_EXTRAIT CITÉ:_
********
Quel était donc bien le but des deux lois (organique et ordinaire) « pour rétablir la confiance dans la vie politique » ? S’il s’agissait d’obtenir un peu d’air de la part d’une « opinion publique » excédée – dont les médias tirent bien souvent les ficelles –, elles rempliront probablement ses objectifs (inavoués). Mais s’il ne s’agissait que de cela ; autrement dit, uniquement de ré‐oxygéner à court‐terme notre démocratie afin de s’auto-persuader que le « malade va mieux », alors, la suite à venir sera terrible. Car nos dirigeants feraient preuve d’une incompétence quasi‐totale s’ils imaginent sincèrement que ces textes redonneront foi aux Français en leurs politiques. Je dis « quasi », car je dois à l’honnêteté reconnaître qu’il y a bien dans ces deux lois de moralisation quelques très légères avancées.
********
_ENREGISTREMENTS FOURNIS:_
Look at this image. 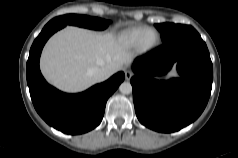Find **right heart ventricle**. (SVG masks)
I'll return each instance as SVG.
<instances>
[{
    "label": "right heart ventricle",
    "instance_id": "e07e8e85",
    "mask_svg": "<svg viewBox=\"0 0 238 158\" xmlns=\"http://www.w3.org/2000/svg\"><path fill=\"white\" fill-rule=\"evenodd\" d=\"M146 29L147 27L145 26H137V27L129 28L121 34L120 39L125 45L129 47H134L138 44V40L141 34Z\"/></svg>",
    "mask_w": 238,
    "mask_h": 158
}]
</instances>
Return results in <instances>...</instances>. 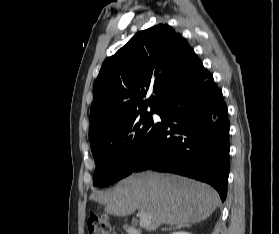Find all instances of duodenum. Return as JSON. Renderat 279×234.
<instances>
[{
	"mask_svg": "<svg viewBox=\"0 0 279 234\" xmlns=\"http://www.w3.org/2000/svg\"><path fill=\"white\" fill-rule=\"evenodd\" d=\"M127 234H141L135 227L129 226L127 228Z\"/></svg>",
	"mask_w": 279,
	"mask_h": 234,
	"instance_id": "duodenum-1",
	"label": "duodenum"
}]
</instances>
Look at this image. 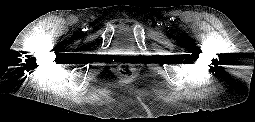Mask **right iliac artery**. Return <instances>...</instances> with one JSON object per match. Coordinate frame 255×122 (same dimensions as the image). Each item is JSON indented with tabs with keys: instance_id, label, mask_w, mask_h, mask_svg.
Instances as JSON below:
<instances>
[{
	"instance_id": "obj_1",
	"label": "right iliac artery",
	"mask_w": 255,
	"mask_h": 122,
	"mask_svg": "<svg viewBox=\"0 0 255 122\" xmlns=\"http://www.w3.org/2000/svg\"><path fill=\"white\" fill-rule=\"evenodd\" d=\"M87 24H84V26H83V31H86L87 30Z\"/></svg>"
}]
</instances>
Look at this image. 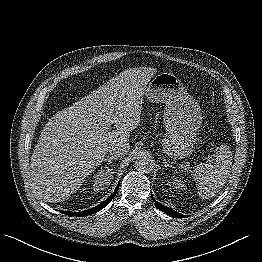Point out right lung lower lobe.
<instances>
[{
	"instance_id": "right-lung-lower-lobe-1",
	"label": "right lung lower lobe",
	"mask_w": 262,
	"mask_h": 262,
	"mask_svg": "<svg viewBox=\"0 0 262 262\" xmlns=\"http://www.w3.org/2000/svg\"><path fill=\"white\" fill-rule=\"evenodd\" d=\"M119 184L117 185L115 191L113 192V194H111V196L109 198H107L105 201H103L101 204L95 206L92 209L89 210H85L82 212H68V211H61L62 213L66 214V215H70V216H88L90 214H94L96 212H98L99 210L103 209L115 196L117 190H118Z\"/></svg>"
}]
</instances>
********
_CONSIGNE ÉCRITE 1:_
Indiquez si chacun des énoncés suivants est conforme à l'extrait sur les lois de moralisation. Répondez par oui ou par non et citez textuellement les mots de l'extrait qui tranchent : (a) Les deux lois ne comportent aucune avancée. (b) Les médias tirent bien souvent les ficelles de l'opinion publique. (c) Les dirigeants feraient preuve d'une incompétence totale s'ils croyaient sincèrement que ces textes redonneront foi aux Français en leurs politiques.
_CONSIGNE ÉCRITE 2:_
Rédigez la suite de l'extrait sur les lois de moralisation, à partir de sa dernière phrase.
Les enregistrements sont un matériau distinct de l'extrait sur les lois de moralisation.

_RÉPONSE ATTENDUE 1:_
(a) Non : « il y a bien dans ces deux lois de moralisation quelques très légères avancées ».
(b) Oui : « dont les médias tirent bien souvent les ficelles ».
(c) Non : « une incompétence quasi‐totale ».

_RÉPONSE ATTENDUE 2:_
Je songe en premier lieu à la suppression de la réserve parlementaire, résidu archaïque des temps immémoriaux. Ce système permettait tranquillement au barons locaux « d’acheter » à peu de frais – celui du contribuable – l’attache de tel ou tel « petit Maire » (et, rien de péjoratif dans cette appellation, bien sûr) en lui décernant, souvent pour bonne conduite, l’octroi d’une petite part de sa réserve parlementaire afin que l’édile puisse mener à bien un projet municipal sans trop grever ses finances déjà bien trop contraintes. L’actuel ministre de l’Intérieur, Gérard Collomb, étant l’un des maîtres en la matière… S’il faudra réfléchir au mécanisme qui permettra de redistribuer plus éthiquement ces subventions publiques, il était indispensable de mettre un terme à ce levier clientéliste !
Aussi, quelques autres mesures vont bien sûr dans le bon sens. Je fais référence à :
- la suppression de la Cour de Justice de la République (CJR), dont les jugements étaient dignes des fables de Jean De la Fontaine : « selon que vous serez puissant ou misérable… » ;
- la suppression des emplois familiaux par les parlementaires. C’est un léger mieux… bien que cette mesure sera tellement contournable que l’avancée est minime.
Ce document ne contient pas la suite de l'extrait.